¿Puedes retomar el texto que aparece más abajo sobre la fiesta de familia y el padrenuestro, y continuarlo a partir de su última frase?
***** Fragmento de texto
LA
FIESTA DE FAMILIA[1]
Pater
noster..., panem nostrum da nobis hodie
“Padre nuestro... el pan nuestro de cada
día, dánosle hoy” (Mt 6, 11)
Tenemos
un Padre que está en los cielos y al que va directamente dirigida esta oración.
Nuestro señor Jesucristo nos ha engendrado a la vida de la gracia, a la vida
sobrenatural y ha merecido por ello el título de padre.
El
Padre celestial habita en la gloria y Jesús en esta Iglesia: Este es nuestro
padre aquí en la tierra, el cual cumple todos los deberes de un buen padre para
con sus hijos.
I
El
padre debe vivir con su familia, pues que él es el centro y el eje de la misma,
y los miembros que la componen están bajo su custodia y obran bajo su dirección
e impulso. Es el cabeza de familia, el jefe que ejerce la primera autoridad,
aun sobre la misma madre, a la que está reservada especialmente la ternura.
Ahora bien, Jesucristo, que es nuestro padre, tiene también su casa, y esta
casa es la iglesia. Vosotros sois su familia; su familia privilegiada.
En
las demás familias hay hijos que trabajan fuera de casa y otros que trabajan
cerca y a la vista del padre; a vosotras ha dado esta segunda y dichosa suerte;
sin Jesucristo, que es vuestro padre, esta casa tan piadosa, prototipo de la
familia, no sería más que reunión de prisioneras, de obreras encorvadas bajo el
peso de un trabajo ingrato; faltaría el tabernáculo de esta capilla que es el
centro y el foco de todos los afectos.
**********
***** Bloque de datos
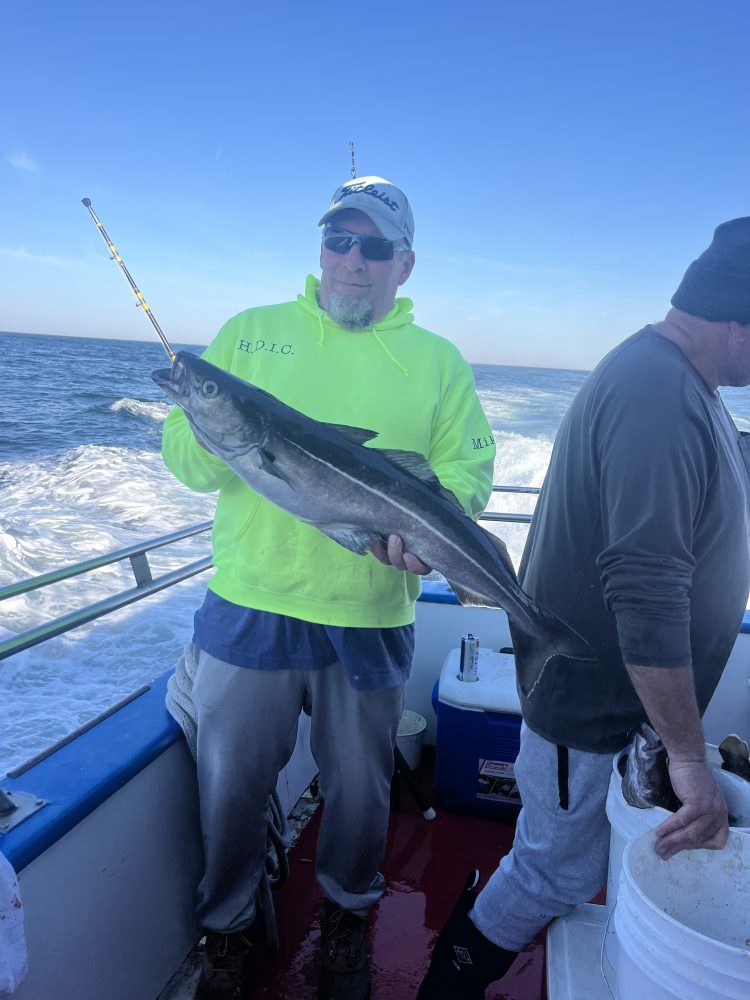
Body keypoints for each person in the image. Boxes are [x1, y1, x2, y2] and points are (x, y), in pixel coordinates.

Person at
**********
### Resultado de la tarea
Pensad
a menudo, durante vuestro trabajo, en este buen padre que vive siempre en medio
de vosotras, os protege y mira con ojos de bondad, ya que la bondad es la
cualidad más preeminente de este pobre divino. No sabrá negaros nada justo,
siempre os recibirá con amabilidad y siempre le tendréis a vuestro lado.
Vuestros padres han muerto sin dejaros otro legado aquí en la tierra que
lágrimas y dolores; pero Jesús no muere nunca, ni os abandonará jamás.
Vosotras
sois muy dignas de ser estimadas, pues habéis recibido el bautismo y os habéis
hecho, por esto, hijas de la Iglesia; y ya veis, sin embargo, qué caso hace el
mundo de vosotras. ¿Sabe, por ventura, que existís, o cuida de vuestras
necesidades? Mas Jesucristo nuestro Señor ha inspirado a personas que le están
consagradas el pensamiento de reuniros en esta casa y ha sentado sus reales
entre vosotras para que le veáis siempre. El os ama tanto más cuanto sois
vosotras más débiles y olvidadas. Vosotras oís su palabra, no una palabra que
hiere los oídos, sino aquella otra que llega al corazón y proporciona paz y
alegría. ¡Ah! Si tenis fe, si comprendéis la dicha que aquí tenéis, sabed
conservarla, aun a costa de los mayores sacrificios, porque para vosotras y a
vuestra disposición tenéis a Jesucristo, quien por nada puede ser reemplazado.
II
Deber
del padre de familia es alimentar a sus hijos, trabajar sin descanso y hasta
consumir su vida, si es preciso, por que no les falte el pan cotidiano. Ved a
Jesucristo cómo os alimenta con el pan de vida y cómo para proporcionároslo
tuvo antes que morir; y este pan es Él mismo, su carne y su sangre adorables.
¡Un padre que se da a sí mismo, en alimento, a sus hijos! ¿En qué familia se ha
visto semejante prodigio de abnegación?
Nuestro
señor Jesucristo no quiere que sus hijos reciban su pan de otro que de Él
mismo; no, no; ni los ángeles ni los santos podrían suministrar el pan que
necesitáis. Jesús sólo ha sembrado el trigo que debía producir la harina con
que ha sido amasado, haciéndolo pasar por el fuego de los sufrimientos, y Él
mismo es quien os lo ofrece ¡Qué amable es este buen Padre!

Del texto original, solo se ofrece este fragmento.